No fim da tarde, a taxa do DI para janeiro de 2027 estava em 13,97%, redução de 11 pontos-base em relação ao ajuste anterior de 14,079%. Já a taxa para janeiro de 2028 marcava 13,21%, com queda de 10 pontos-base em relação ao ajuste anterior.
Entre os contratos de prazo mais longo, a taxa para janeiro de 2031 estava em 13,36%, ante 13,402% do ajuste anterior, e o contrato para janeiro de 2033 registrou taxa de 13,5%, ante 13,521%.
O destaque do dia foi o relatório de inflação ao consumidor dos EUA, que apontou alta de 0,2% em julho, em linha com as projeções dos analistas. Em 12 meses, o índice manteve-se em 2,7%. A reação dos agentes financeiros foi positiva, com expectativas de cortes nos juros pelo Federal Reserve, visto que os dados mostraram impacto limitado das tarifas de Donald Trump sobre os preços.
A expectativa dos investidores é de que o Fed terá espaço para reduzir os juros já no próximo encontro em setembro, com outra redução precificada para dezembro. Essas projeções foram fortalecidas pelos dados de inflação e pelo fraco desempenho no mercado de trabalho em julho, segundo análise da LSEG.
Os rendimentos dos Treasuries de dois anos, que refletem as expectativas para as taxas de juros de curto prazo, registraram queda de 2 pontos-base, chegando a 3,731%.
No Brasil, a perspectiva é de que os potenciais cortes de juros nos EUA possam abrir espaço para que o Banco Central brasileiro também reduza a taxa Selic. Isso influenciou as quedas nas taxas de juros futuras de prazo mais curto.
Além disso, a divulgação dos dados do IPCA de julho pelo IBGE, abaixo do esperado tanto na base mensal quanto na base anual, contribuiu para o bom desempenho do mercado de juros, indicando sinais de moderação da inflação.
Apesar de a inflação no Brasil ainda estar distante da meta estabelecida pelo Banco Central, os sinais de moderação, aliados à ancoragem das expectativas e à desaceleração da economia, podem permitir um afrouxamento dos juros no futuro.
O impasse comercial entre Brasil e EUA, relacionado à tarifa de 50% imposta aos produtos brasileiros, ficou em segundo plano diante dos indicadores econômicos do dia.
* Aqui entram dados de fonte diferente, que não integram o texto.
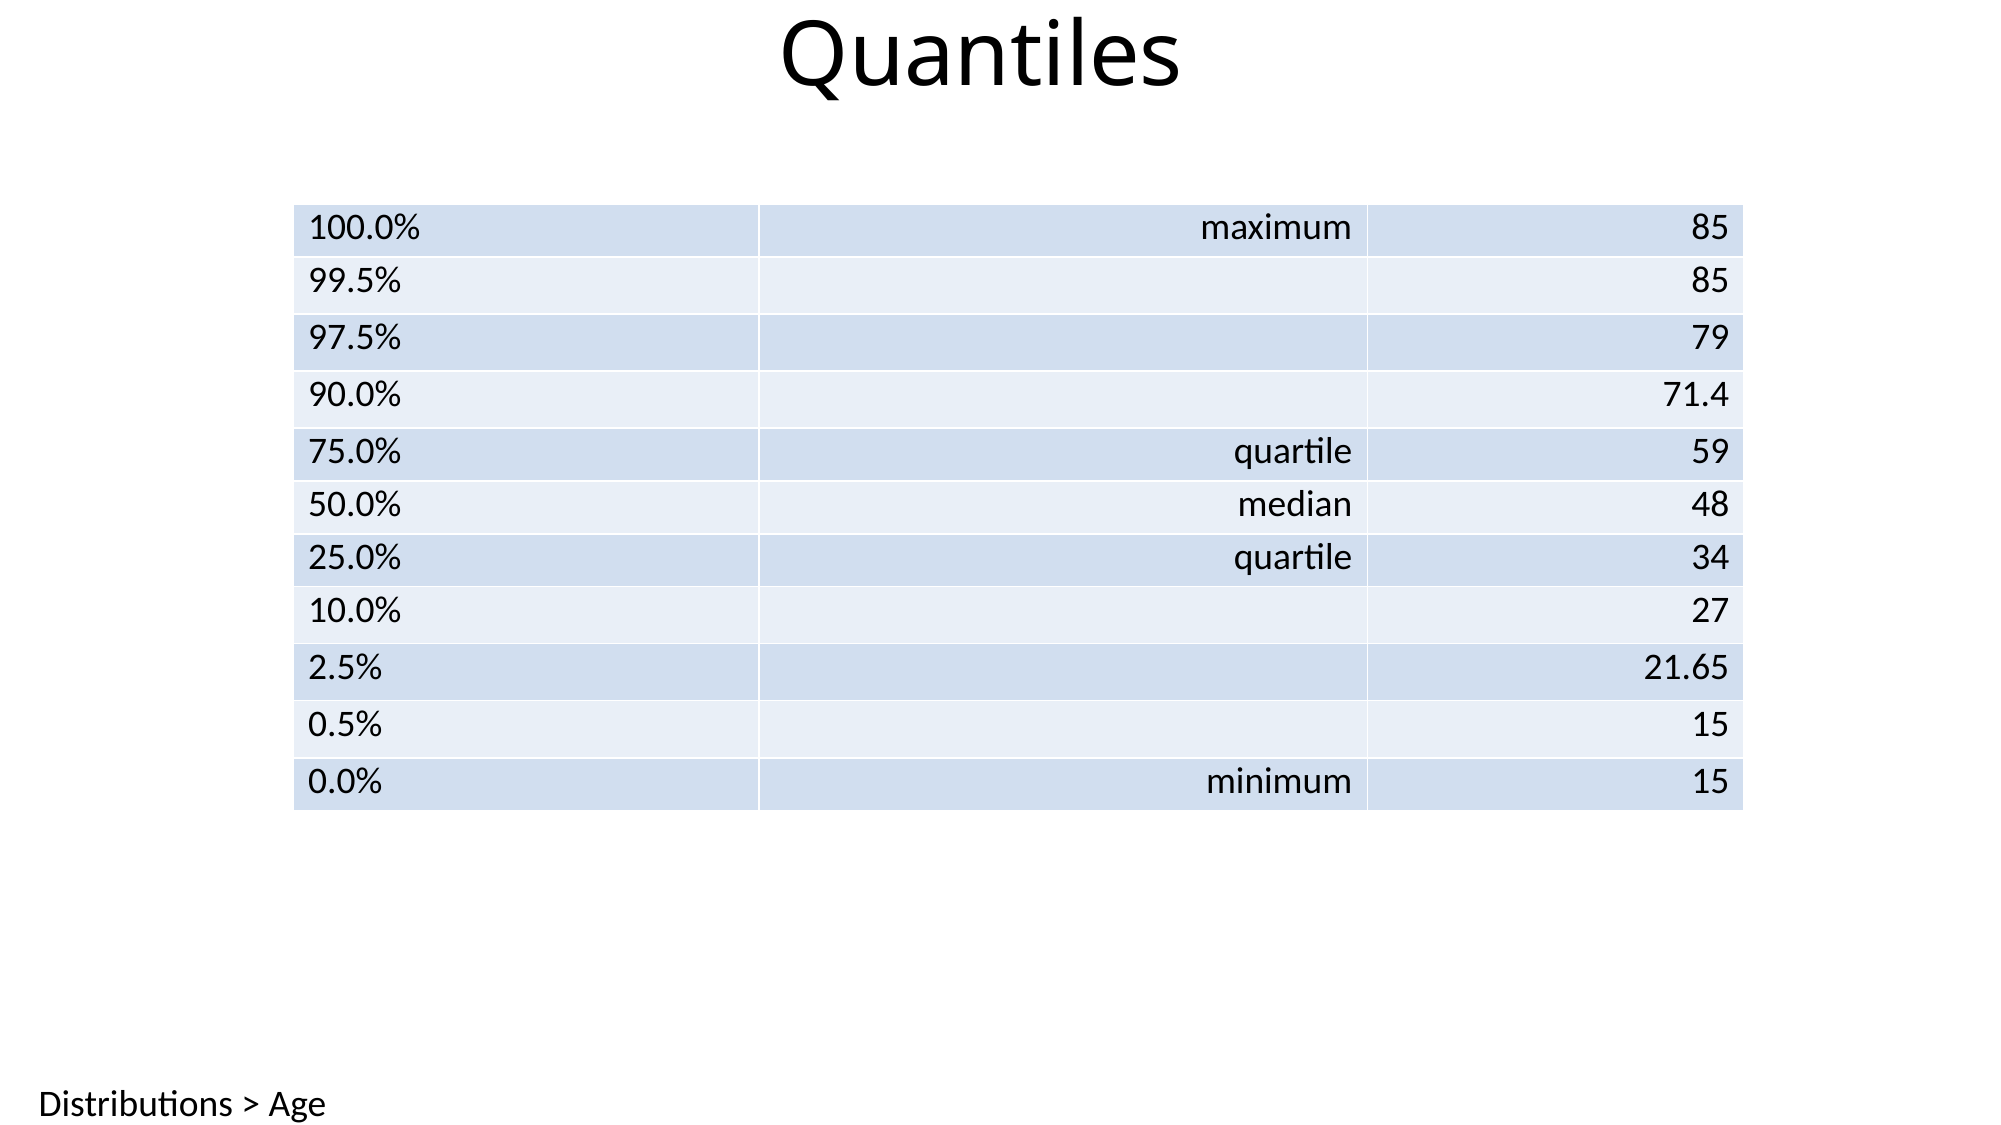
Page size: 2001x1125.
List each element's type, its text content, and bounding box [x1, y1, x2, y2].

table_cell median [760, 482, 1367, 533]
table_cell 99.5% [294, 258, 758, 313]
table_cell 25.0% [294, 535, 758, 586]
table_cell 34 [1368, 535, 1743, 586]
table_cell [760, 587, 1367, 643]
table_cell 90.0% [294, 372, 758, 427]
table_cell 97.5% [294, 315, 758, 370]
table_cell quartile [760, 535, 1367, 586]
table_cell 75.0% [294, 429, 758, 480]
table_cell 0.5% [294, 701, 758, 757]
table_header maximum [760, 205, 1367, 256]
table_cell 50.0% [294, 482, 758, 533]
table_cell 2.5% [294, 644, 758, 700]
table_cell quartile [760, 429, 1367, 480]
table_cell 15 [1368, 759, 1743, 810]
table_cell 71.4 [1368, 372, 1743, 427]
table_cell [760, 315, 1367, 370]
table_cell 85 [1368, 258, 1743, 313]
title Quantiles [0, 0, 1963, 113]
table_cell 15 [1368, 701, 1743, 757]
table_cell [760, 701, 1367, 757]
text_box Distributions > Age [38, 1079, 327, 1125]
table_header 85 [1368, 205, 1743, 256]
table_cell 79 [1368, 315, 1743, 370]
table_header 100.0% [294, 205, 758, 256]
table_cell 10.0% [294, 587, 758, 643]
table_cell [760, 372, 1367, 427]
table_cell 27 [1368, 587, 1743, 643]
table_cell 48 [1368, 482, 1743, 533]
table_cell 0.0% [294, 759, 758, 810]
table_cell 21.65 [1368, 644, 1743, 700]
table_cell minimum [760, 759, 1367, 810]
table_cell 59 [1368, 429, 1743, 480]
table_cell [760, 258, 1367, 313]
table_cell [760, 644, 1367, 700]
O governo brasileiro deve anunciar um plano de contingência para empresas afetadas pela taxação norte-americana ainda nesta semana.
A expectativa do mercado é que as movimentações no cenário internacional continuem a influenciar as decisões de juros tanto nos EUA quanto no Brasil, mantendo os investidores atentos às próximas divulgações de indicadores econômicos e às ações dos bancos centrais.